Hasn't Cleveland been through enough?

I mean the snow, of course.

Anonymous said...

Cleveland rocks. And I have pictures to prove it... LOL!

pissed off patricia said...

Just checking in to see if you survived the battle. Could you see steam rising from the building where the debate was held? I slept through the whole thing so I'm at the mercy of re-runs and others opinions to find out how it went.

Randal Graves said...

okjimm, yikes, what's with all the Cleveland hate? There's that one bar on East 133rd that serves those drinks, don't you remember? Flaming Moe's!

becca, me think it ready all happening. can tell you?

dcup, hell, my damn kids are off again today. Yeah, there was some snow and the roads were kind of funky, but this is fucking Cleveland. Sheesh. It's winter. It snows.
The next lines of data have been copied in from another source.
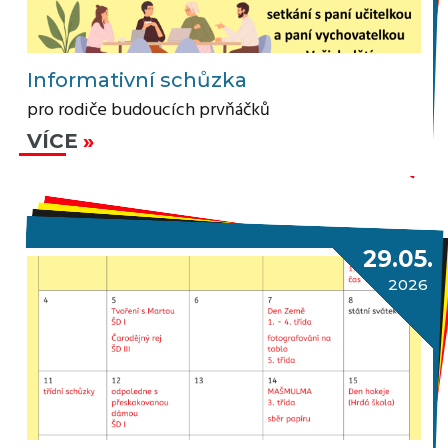
Informativní schůzka
pro rodiče budoucích prvňáčků
VÍCE
29.05.
2026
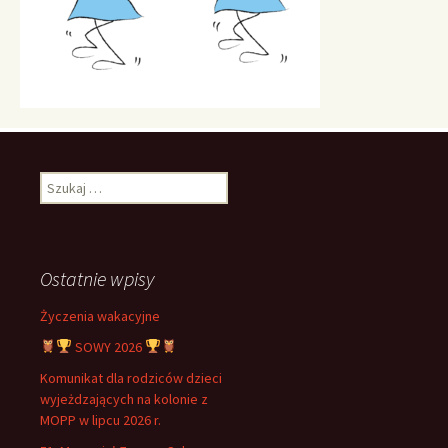
Szukaj:
Ostatnie wpisy
Życzenia wakacyjne
SOWY 2026
Komunikat dla rodziców dzieci
wyjeżdzających na kolonie z
MOPP w lipcu 2026 r.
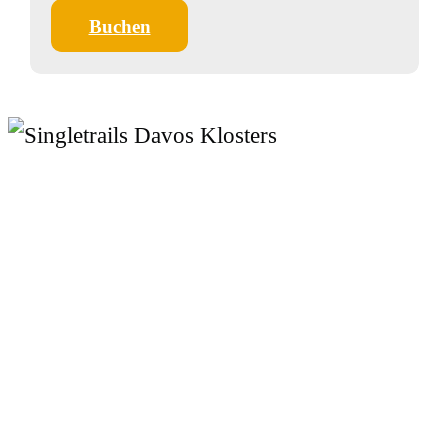
Buchen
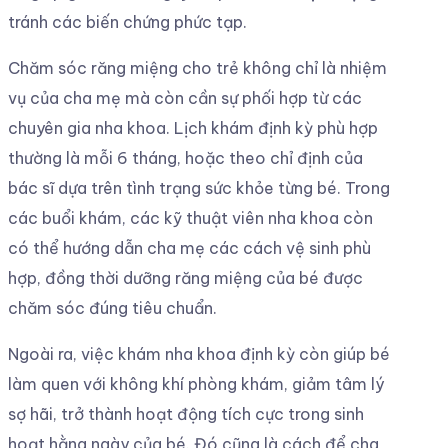
tránh các biến chứng phức tạp.
Chăm sóc răng miệng cho trẻ không chỉ là nhiệm
vụ của cha mẹ mà còn cần sự phối hợp từ các
chuyên gia nha khoa. Lịch khám định kỳ phù hợp
thường là mỗi 6 tháng, hoặc theo chỉ định của
bác sĩ dựa trên tình trạng sức khỏe từng bé. Trong
các buổi khám, các kỹ thuật viên nha khoa còn
có thể hướng dẫn cha mẹ các cách vệ sinh phù
hợp, đồng thời dưỡng răng miệng của bé được
chăm sóc đúng tiêu chuẩn.
Ngoài ra, việc khám nha khoa định kỳ còn giúp bé
làm quen với không khí phòng khám, giảm tâm lý
sợ hãi, trở thành hoạt động tích cực trong sinh
hoạt hằng ngày của bé. Đó cũng là cách để cha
spartacus, you keep those pictures to yourself, man!

POP, luckily, I walked in nearly the opposite direction of that unholy and blasphemous meeting of television wankery to catch my bus home. So I think I avoided most of the radioactive fallout from Tweety's hair.

Dean Wormer said...

dean, we're about due for a remake, aren't we? Though there was that horrid Kevin Dillon version from the late 80s.

Dunno. It's hard to beat Steve Fucking McQueen.

Randal Graves said...

I didn't articulate that well, did I. I'm with you on the whole "Steve McQueen will fuck your shit up," I just figure that Hollywood loves to remake stuff to make a quick buck.

Candace said...

OMG, Randal, this post made me laugh out loud again and again! It's great to be back on the tubes and reading my favorite blogs again.